- _Source passage_:

I have to admit, we’ve struggled to apply this to savings. MrH gets nervous if the checking account balance drops below a certain level–but if the money’s in the checking account, it’s liable to get spent. Especially now that the tightwad (that would be me) isn’t doing the majority of the grocery shopping.
But progress is being made!
Between December and January, our cars racked up a total of about $1400 in repairs. That pretty much ate the Christmas money, the EF, the cash stash, and a contribution from our son (fair, since it’s his mode of transportation!) and we still had to put a couple hundred on the credit card. But. But! We were able to cover the repairs. This month we replenished the stash, and next month we’ll start slipping money into the EF* again. And I think it finally clicked for MrH why I’m so insistent on salting money away, even if it means being stingy at the end of the month. It’s a process–but we’re just a little closer to being on the same page.
*Technically, the cash stash is part of the EF. But for whatever reason, we usually think of them as separate entities. Whatever works, eh? 😉
Progress is progress and should be celebrated as such.

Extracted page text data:
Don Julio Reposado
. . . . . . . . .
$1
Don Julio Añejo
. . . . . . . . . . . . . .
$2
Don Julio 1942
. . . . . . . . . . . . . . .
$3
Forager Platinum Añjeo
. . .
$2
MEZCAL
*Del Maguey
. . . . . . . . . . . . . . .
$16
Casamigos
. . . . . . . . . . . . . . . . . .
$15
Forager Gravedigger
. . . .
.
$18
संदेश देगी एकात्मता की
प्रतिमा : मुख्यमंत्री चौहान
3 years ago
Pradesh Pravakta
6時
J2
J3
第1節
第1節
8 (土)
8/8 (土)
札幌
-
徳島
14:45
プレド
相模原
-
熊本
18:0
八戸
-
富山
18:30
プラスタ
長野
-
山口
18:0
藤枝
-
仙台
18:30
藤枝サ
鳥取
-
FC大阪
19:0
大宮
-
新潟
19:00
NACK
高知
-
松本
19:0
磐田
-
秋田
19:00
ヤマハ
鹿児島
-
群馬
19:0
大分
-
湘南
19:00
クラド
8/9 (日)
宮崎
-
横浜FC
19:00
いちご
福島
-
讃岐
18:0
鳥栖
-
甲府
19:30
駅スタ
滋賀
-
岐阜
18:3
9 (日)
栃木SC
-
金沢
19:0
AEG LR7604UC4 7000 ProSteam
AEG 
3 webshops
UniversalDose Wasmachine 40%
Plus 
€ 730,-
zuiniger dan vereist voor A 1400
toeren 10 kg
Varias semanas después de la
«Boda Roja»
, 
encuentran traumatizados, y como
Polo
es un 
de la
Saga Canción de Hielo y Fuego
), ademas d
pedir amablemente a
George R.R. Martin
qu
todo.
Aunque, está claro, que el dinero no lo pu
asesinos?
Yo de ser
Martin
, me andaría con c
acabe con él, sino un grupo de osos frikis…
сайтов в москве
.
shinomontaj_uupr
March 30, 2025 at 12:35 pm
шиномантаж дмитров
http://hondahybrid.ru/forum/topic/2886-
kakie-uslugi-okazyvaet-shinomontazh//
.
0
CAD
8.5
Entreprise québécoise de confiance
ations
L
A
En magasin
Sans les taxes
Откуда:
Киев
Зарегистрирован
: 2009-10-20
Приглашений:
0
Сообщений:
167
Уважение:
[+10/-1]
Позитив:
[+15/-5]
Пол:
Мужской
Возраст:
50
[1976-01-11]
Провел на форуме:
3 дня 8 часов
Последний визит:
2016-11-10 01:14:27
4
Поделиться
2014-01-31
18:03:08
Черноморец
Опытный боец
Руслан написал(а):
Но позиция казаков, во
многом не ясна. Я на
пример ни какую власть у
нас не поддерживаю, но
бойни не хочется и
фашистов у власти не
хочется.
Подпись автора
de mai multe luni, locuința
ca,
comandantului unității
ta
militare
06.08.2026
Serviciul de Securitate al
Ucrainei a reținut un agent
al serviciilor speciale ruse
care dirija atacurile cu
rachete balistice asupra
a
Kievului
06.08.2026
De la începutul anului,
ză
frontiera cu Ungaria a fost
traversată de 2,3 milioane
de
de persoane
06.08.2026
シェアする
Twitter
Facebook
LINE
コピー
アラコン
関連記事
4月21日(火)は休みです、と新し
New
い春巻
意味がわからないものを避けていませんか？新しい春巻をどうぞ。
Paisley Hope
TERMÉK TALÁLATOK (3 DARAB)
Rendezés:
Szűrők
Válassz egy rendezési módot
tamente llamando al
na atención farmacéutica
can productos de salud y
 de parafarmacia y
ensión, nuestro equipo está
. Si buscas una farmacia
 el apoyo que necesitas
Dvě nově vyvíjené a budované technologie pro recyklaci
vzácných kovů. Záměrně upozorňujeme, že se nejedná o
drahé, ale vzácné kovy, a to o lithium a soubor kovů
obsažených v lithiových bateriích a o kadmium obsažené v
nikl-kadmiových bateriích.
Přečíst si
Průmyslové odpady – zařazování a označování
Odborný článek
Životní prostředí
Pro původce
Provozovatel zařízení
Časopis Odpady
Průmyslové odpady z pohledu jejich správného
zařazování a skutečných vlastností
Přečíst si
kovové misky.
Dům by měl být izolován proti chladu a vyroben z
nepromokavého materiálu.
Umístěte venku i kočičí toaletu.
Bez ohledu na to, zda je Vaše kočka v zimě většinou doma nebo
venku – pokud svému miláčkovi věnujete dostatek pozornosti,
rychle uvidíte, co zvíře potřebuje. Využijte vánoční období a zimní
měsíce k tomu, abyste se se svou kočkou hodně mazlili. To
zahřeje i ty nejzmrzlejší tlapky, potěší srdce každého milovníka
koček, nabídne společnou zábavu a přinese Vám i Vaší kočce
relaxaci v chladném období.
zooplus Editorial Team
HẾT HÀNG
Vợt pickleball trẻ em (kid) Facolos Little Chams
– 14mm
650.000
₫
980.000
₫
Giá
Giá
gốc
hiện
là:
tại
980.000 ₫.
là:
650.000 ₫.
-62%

- _Task requirements_:
[1] Using the savings passage, decide whether each statement agrees with it: (a) the car repairs between December and January came to about $1400; (b) the repairs were covered without using the credit card; (c) the cash stash is technically part of the EF. Answer yes or no for each and quote the deciding words.
[2] Retype everything in the savings passage from "I have to admit, we’ve" down to "is being made!".
This extracted page text data is separate material, apart from the savings passage.

- _Expected outputs_:
[1]
(a) Yes: "our cars racked up a total of about $1400 in repairs"
(b) No: "we still had to put a couple hundred on the credit card"
(c) Yes: "Technically, the cash stash is part of the EF."

[2]
I have to admit, we’ve struggled to apply this to savings. MrH gets nervous if the checking account balance drops below a certain level–but if the money’s in the checking account, it’s liable to get spent. Especially now that the tightwad (that would be me) isn’t doing the majority of the grocery shopping.
But progress is being made!